Trilostane treatment in dogs with pituitary-dependent hyperadreno corticism

Objective To evaluate the efficacy of trilostane in treating dogs with pituitary-dependent hyperadrenocorticism. Design Prospective clinical trial using client-owned dogs with pituitary-dependent hyperadrenocorticism treated at University Veterinary Centre, Sydney from September 1999 to July 2001. Procedure Thirty dogs with pituitary-dependent hyperadrenocorticism treated with trilostane, a competitive inhibitor of 3beta-HSD, were monitored at days 10, 30 and 90 then 3-monthly by clinical examination tetracosactrin stimulation testing, urinary corticoid:creatinine ratio measurement and by client questionnaire.
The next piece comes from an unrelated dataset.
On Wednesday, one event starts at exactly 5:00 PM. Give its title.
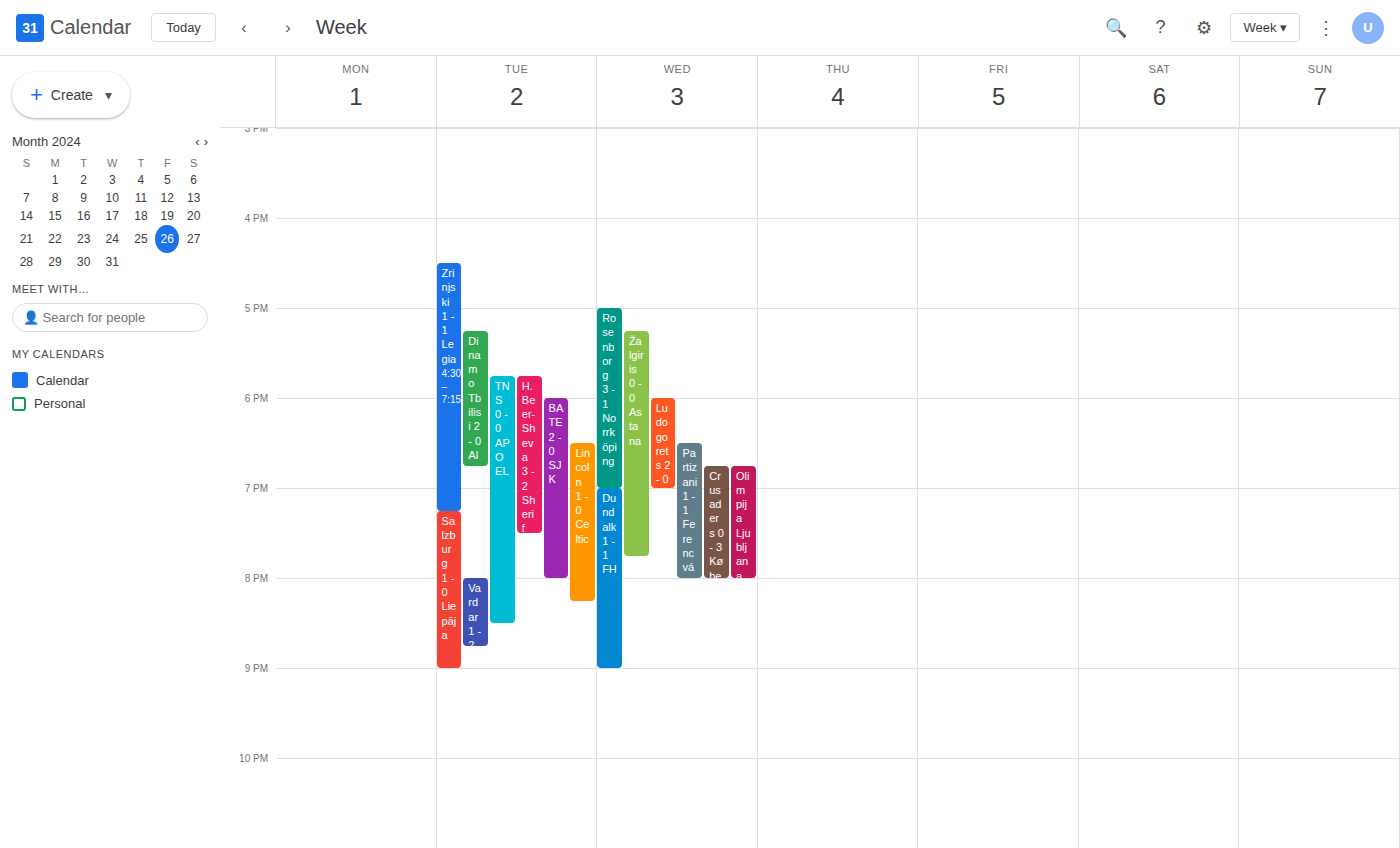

Results Twenty-nine of 30 dogs were successfully treated with trilostane (median dose 16.7 mg/kg; range 5.3 to 50 mg/kg, administered once daily); one responded favourably but died of unrelated disease before full control was achieved. Conclusion Trilostane administration controlled pituitary-dependent hyperadrenocorticism in these dogs. It was safe, effective and free of side-effects at the doses used. Most dogs were initially quite sensitive to the drug for 10 to 30 days, then required higher doses until a prolonged phase of stable dose requirements occurred. Urinary corticoid:creatinine ratio was useful in assessing duration of drug effect. Some dogs treated for more than 2 years required reduction or temporary cessation of drug because of iatrogenic hypoadrenocorticism.